### Exercise directions
Please rewrite the paragraph of the forum reply below that begins "What we're doing in the subsample" as a short list, keeping its main facts.

Dear @kilimandjaro,

Thank you for your question! It is a single random draw. Let’s work through an example though.

Say we have a single sample. In our study, let’s say we have six total organisms/OTUs/ASVs/etc. One way we could represent this single sample would be as a vector, where the positions in the vector correspond to an organism, and the values correspond to the number of sequences in that sample that correspond to a given organism. We’ll call this a “count vector.” For example, our sample could be `[0, 0, 3, 0, 2, 1]`

which could be interpreted as having zero sequences for the first two organisms, three sequences for the third, zero for the fourth, two for the fifth and one for the sixth.

What we’re doing in the subsample is to first “expand” the count vector so every single sequence is represented, subsample the sequences, and “compress” it back to a count vector. We can represent the sequences by their index position, which is great because this allows us to work with just numbers which computers are great with.

If we expand the above vector, we would get `[2, 2, 2, 4, 4, 5]`

. What we’ve done is repeated each index position by the number of counts (n.b. we’re using 0-based indexing where the first element in the count vector is the zeroth index). One property here is that the length of this expanded vector is equal to the sum of the count vector.

We then randomly permute this expanded vector. One possible permutation we could get is `[4, 2, 2, 4, 5, 2]`

. The subsample itself is to simply take the first `n`

values of a permuted vector. In other words, if we subsampled this permuted vector to get four counts, we would get `[4, 2, 2, 4]`

.

The last trick is to transform the subsampled expanded vector back into a count vector. In the above example, our subsampled count vector would be `[0, 0, 2, 0, 2, 0]`

. If we compare this back to our input count vector, we can see that two of the three sequences associated with the third organism are retained, all of the sequences from the fifth are retained, and zero of the sequences from the sixth are retained.

The code used in the `biom.Table`

object is optimized, so it is a bit cryptic, but you can find that code here. It’s cryptic in part because we’re using a sparse vector and the code is expressed in Cython.

Best,

Daniel

### The data
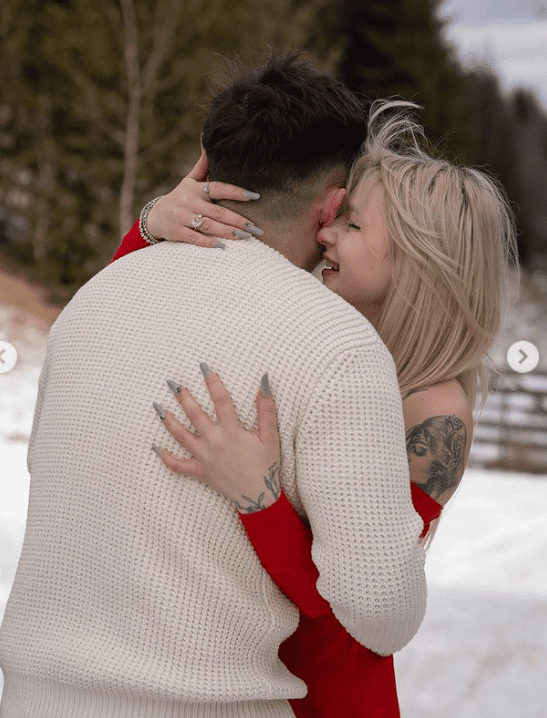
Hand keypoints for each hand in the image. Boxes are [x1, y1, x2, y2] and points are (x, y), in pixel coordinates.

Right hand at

### Answer for this exercise
- First, the count vector is expanded so that every single sequence is represented.
- Next, the sequences are subsampled.
- Finally, the result is compressed back into a count vector.
- Sequences are represented by their index position, so the work uses only numbers, which computers handle well.